The report found that the services uniformly meet only the square footage requirement.
The Pentagon's guidance allows the services to exempt themselves -- issue a waiver -- from even this minimal requirement and set their own rules. The Army, Navy and Marine Corps all consider their own rules to exempt them from the Defense Department's requirements.
For example, in the most extreme case, investigators concluded that "the Army's standards constitute the Army's waiver" and the service does not issue waivers when individual barracks fail to meet Pentagon standard because it doesn't follow it and, thus, doesn't need an exemption.
Meanwhile, several offices that report to the defense secretary either say the impact of barracks conditions on troops is not their problem or they removed ways to learn more about the situation.
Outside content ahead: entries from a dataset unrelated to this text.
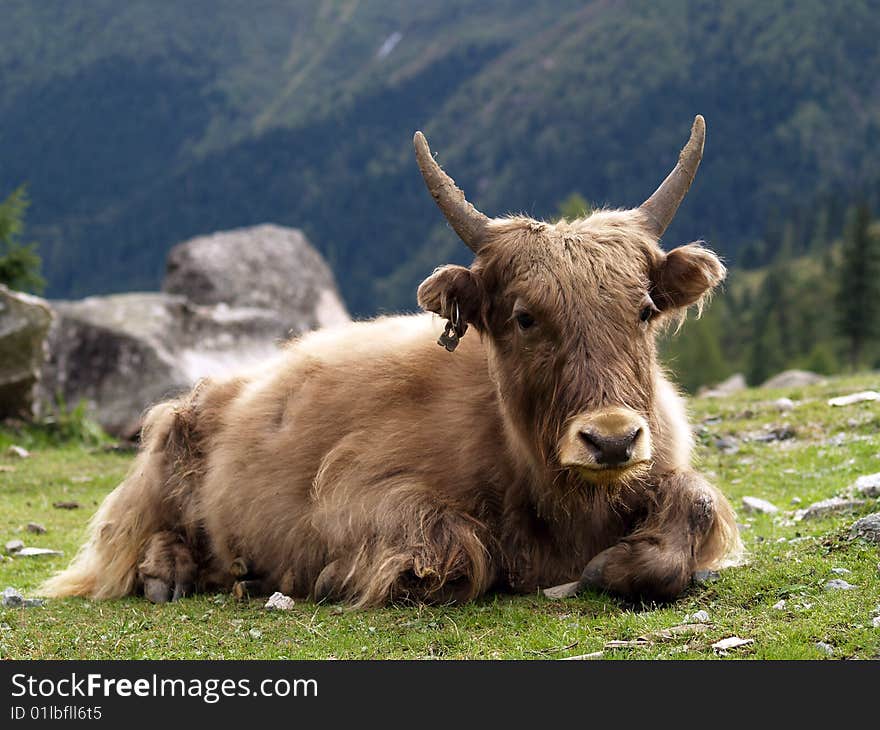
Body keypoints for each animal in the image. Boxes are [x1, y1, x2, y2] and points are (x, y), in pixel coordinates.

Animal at [41, 116, 744, 604]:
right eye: (524, 317)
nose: (612, 439)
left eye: (644, 310)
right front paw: (331, 576)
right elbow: (450, 545)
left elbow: (696, 502)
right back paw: (177, 572)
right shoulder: (352, 492)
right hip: (165, 452)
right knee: (144, 534)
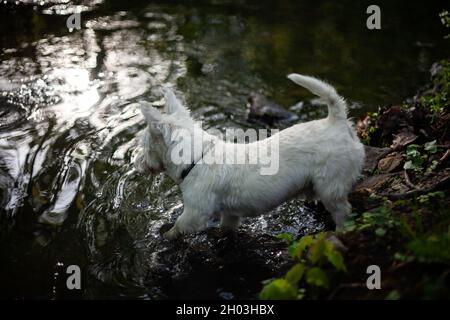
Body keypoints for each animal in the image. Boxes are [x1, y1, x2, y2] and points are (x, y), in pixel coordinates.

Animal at [134, 74, 366, 240]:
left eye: (144, 145)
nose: (136, 164)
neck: (196, 160)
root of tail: (336, 121)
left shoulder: (195, 212)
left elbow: (178, 226)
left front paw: (165, 236)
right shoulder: (230, 214)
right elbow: (226, 227)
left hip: (331, 186)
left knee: (343, 212)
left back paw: (339, 233)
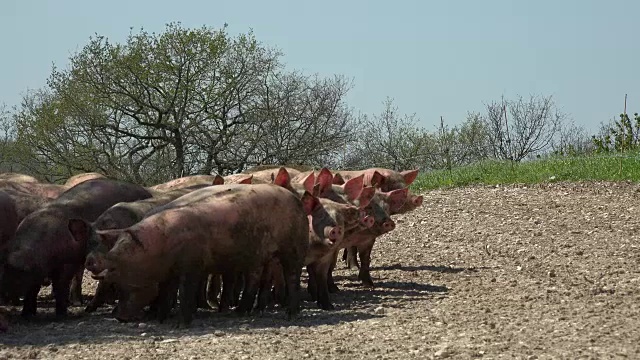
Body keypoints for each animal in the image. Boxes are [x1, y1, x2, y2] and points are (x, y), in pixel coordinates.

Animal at [1, 179, 152, 316]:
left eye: (16, 273)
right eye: (5, 270)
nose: (5, 295)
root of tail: (146, 191)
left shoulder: (69, 262)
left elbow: (61, 285)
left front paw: (61, 315)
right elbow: (33, 288)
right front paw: (27, 315)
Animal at [81, 183, 312, 326]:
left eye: (125, 282)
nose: (119, 317)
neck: (159, 247)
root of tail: (296, 199)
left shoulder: (192, 265)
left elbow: (184, 292)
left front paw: (180, 325)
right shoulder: (171, 271)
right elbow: (167, 292)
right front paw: (160, 319)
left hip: (293, 246)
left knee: (292, 275)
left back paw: (291, 316)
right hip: (258, 255)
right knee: (254, 279)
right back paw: (239, 312)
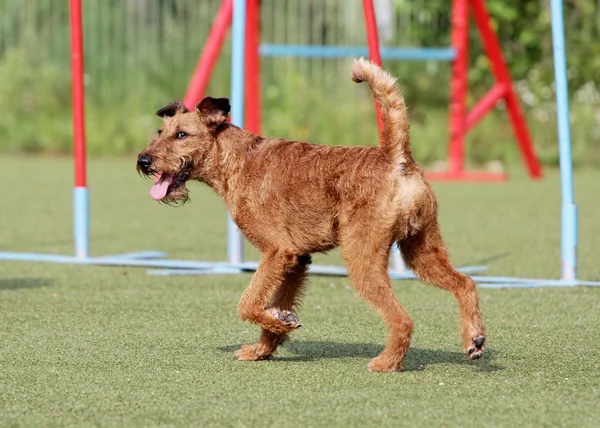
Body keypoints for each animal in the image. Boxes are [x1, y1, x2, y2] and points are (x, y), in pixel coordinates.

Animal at [138, 57, 486, 372]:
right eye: (160, 130)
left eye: (182, 135)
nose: (143, 160)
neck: (237, 160)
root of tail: (395, 158)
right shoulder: (297, 259)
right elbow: (275, 301)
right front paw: (265, 344)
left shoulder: (277, 251)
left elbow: (248, 303)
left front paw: (282, 324)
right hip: (421, 250)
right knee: (464, 282)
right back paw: (474, 339)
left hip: (362, 257)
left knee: (403, 319)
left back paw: (386, 362)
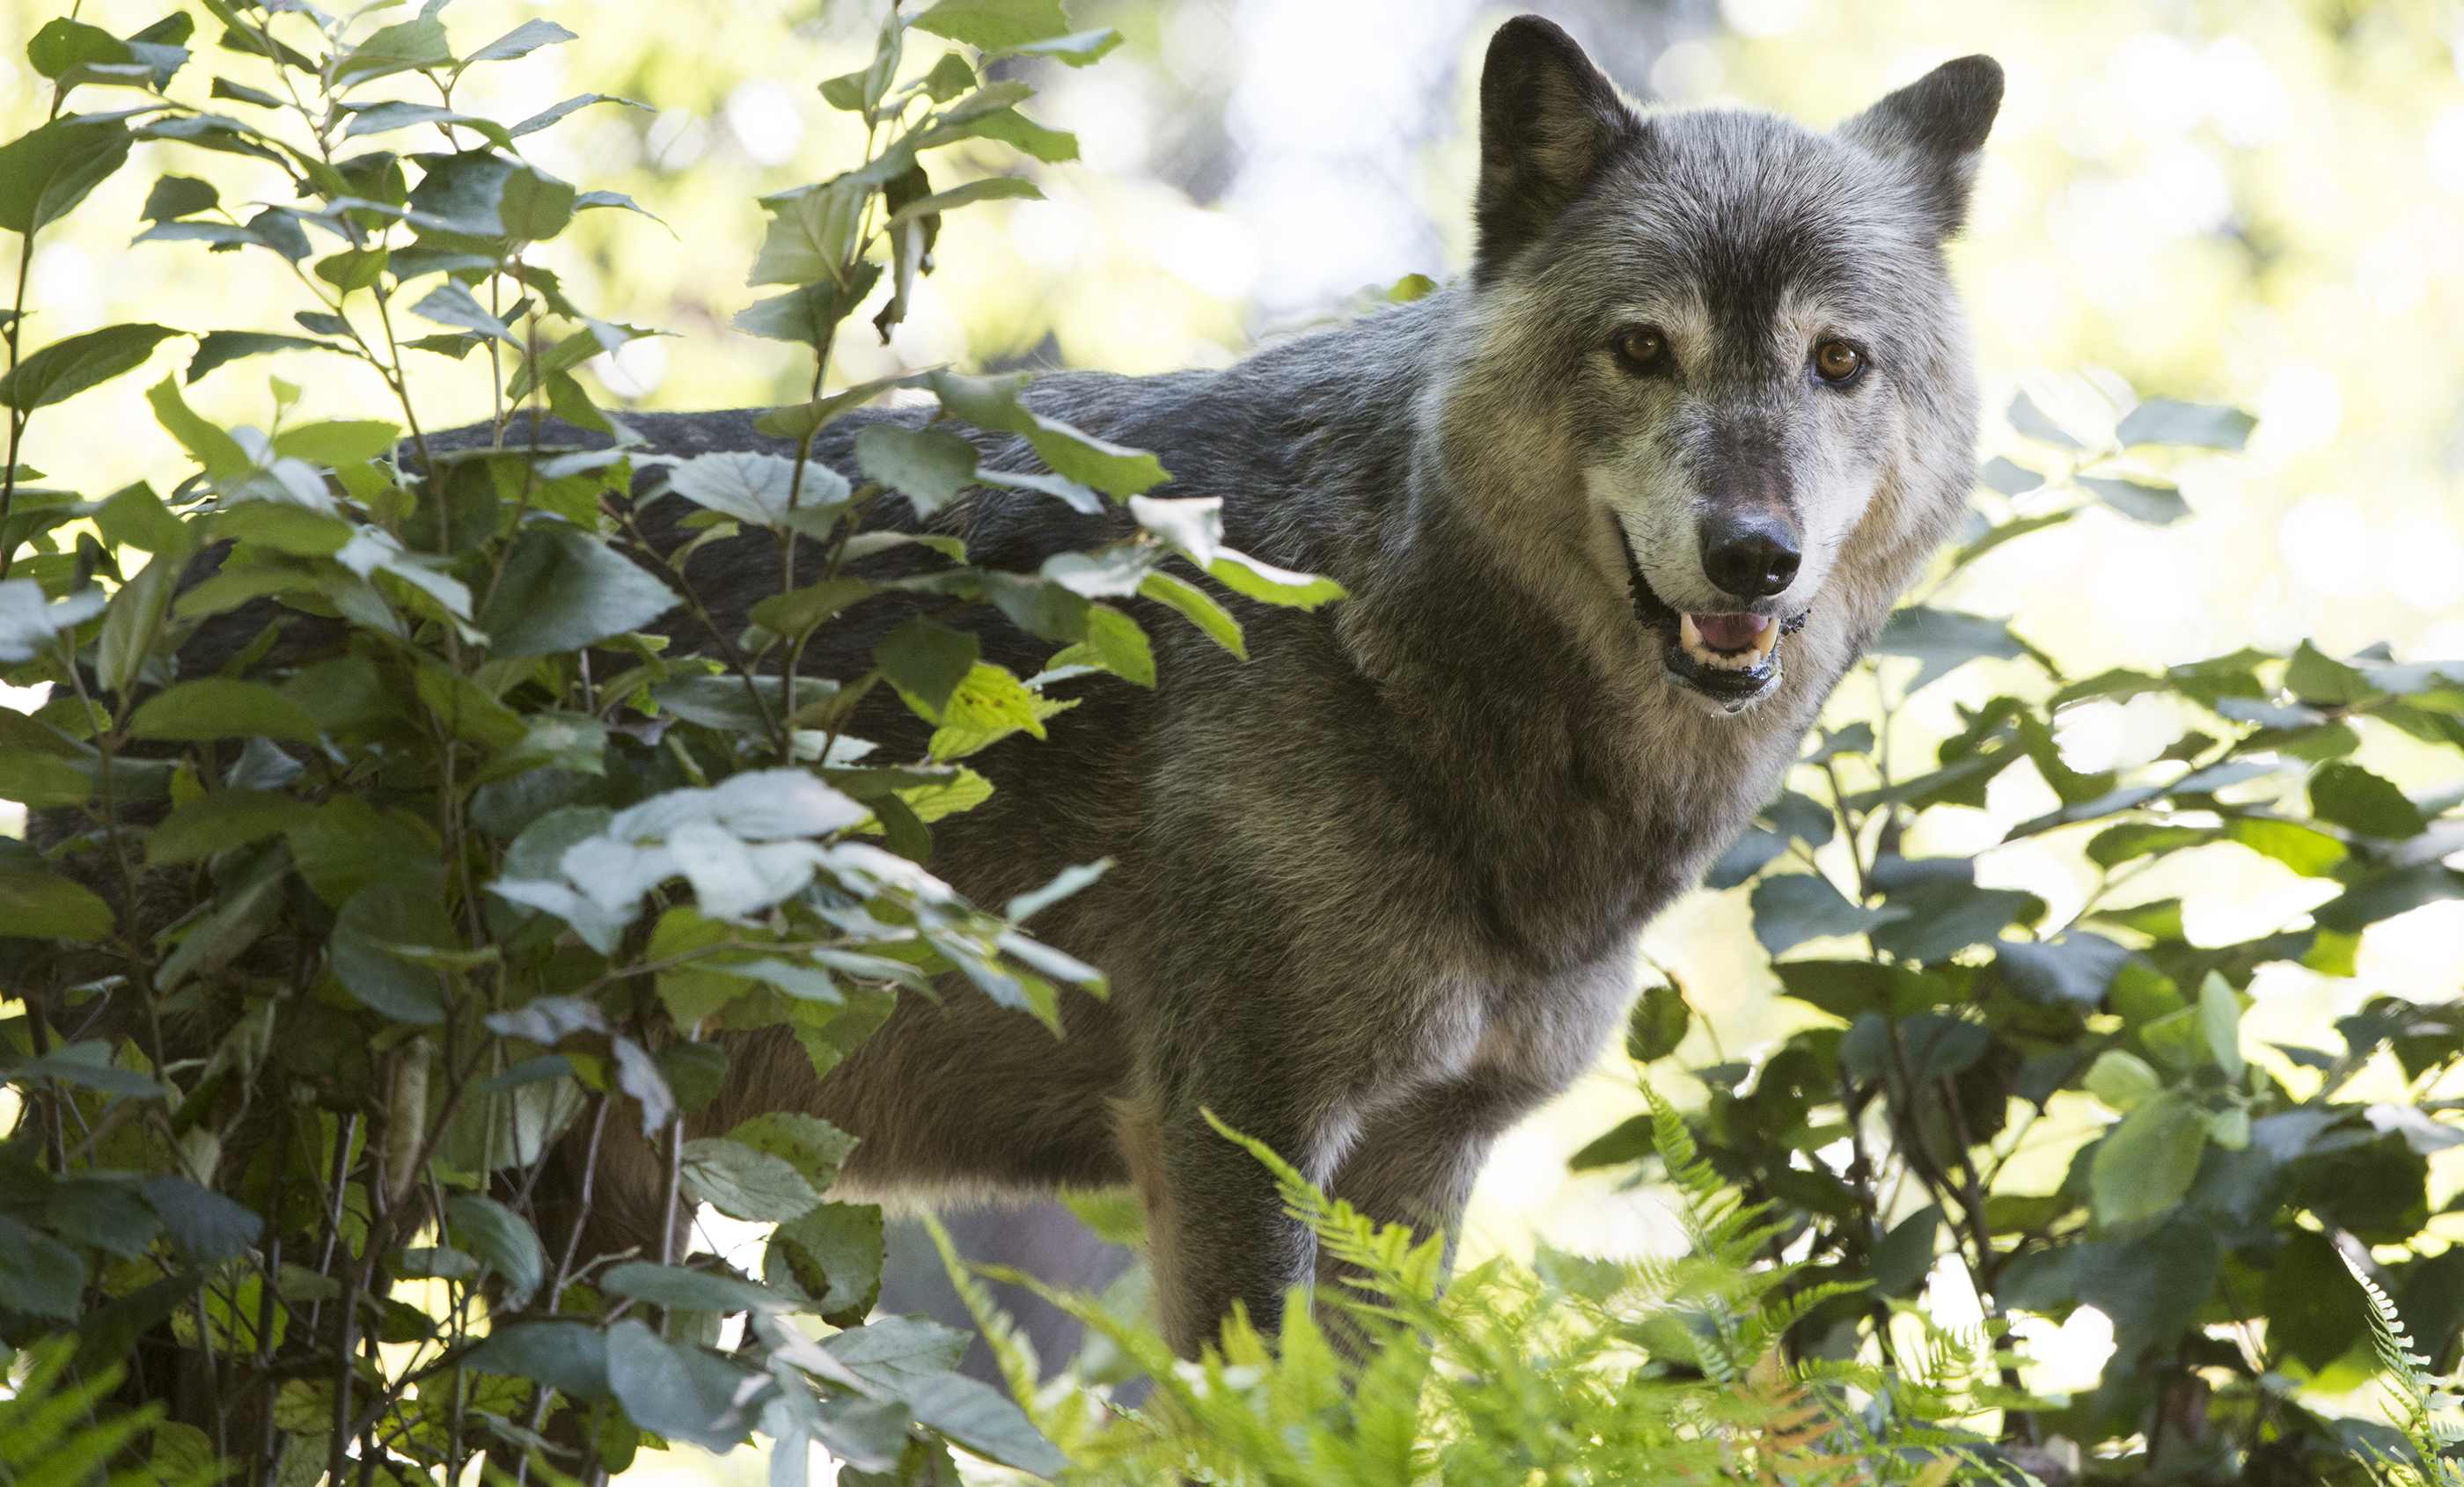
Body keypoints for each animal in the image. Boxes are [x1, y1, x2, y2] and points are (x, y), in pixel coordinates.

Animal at [519, 17, 2000, 1359]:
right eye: (1643, 350)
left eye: (1838, 361)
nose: (1754, 554)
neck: (1382, 640)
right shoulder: (1239, 1134)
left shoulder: (1416, 1168)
Staff of Gil Cisneros, who was at the time the under secretary of defense for personnel and readiness and the main adviser to the defense secretary on quality-of-life matters, told the investigators that "they do not monitor the effects of barracks conditions because they believe that barracks conditions are a less important factor affecting service members' quality of life when compared to other factors."
The Pentagon's Office of People Analytics removed housing satisfaction questions from its annual, military-wide "Status of Forces" survey in part because "it was not a priority." Staff for Patricia Coury, the current deputy assistant secretary of defense for housing, told the GAO officials her office wasn't consulted.
Meanwhile, military service leaders have often said publicly that the core of the problem is funding.
The Army, the Pentagon's largest service with the largest portfolio of barracks, spends about $1 billion per year on that base housing, and its top leaders have been vocal on the need for more resources to build new barracks.
A 2022 report from the Congressional Budget Office found that fixing up barracks at only Schofield Barracks, Hawaii, and Fort Liberty, installations that have some of the lowest-quality barracks, would cost $11 billion.
Congress has also been made aware of the issue over the years, yet major investments in quality-of-life improvements for troops continue to take a backseat to other issues, such as weapons procurement, on Capitol Hill.
In 2022, despite a string of housing scandals, including one that was linked to a spate of suicides, the Navy told Congress that it was prioritizing other construction goals -- namely shipyards -- instead of barracks repairs or upgrades.
-- Rebecca Kheel contributed to this report.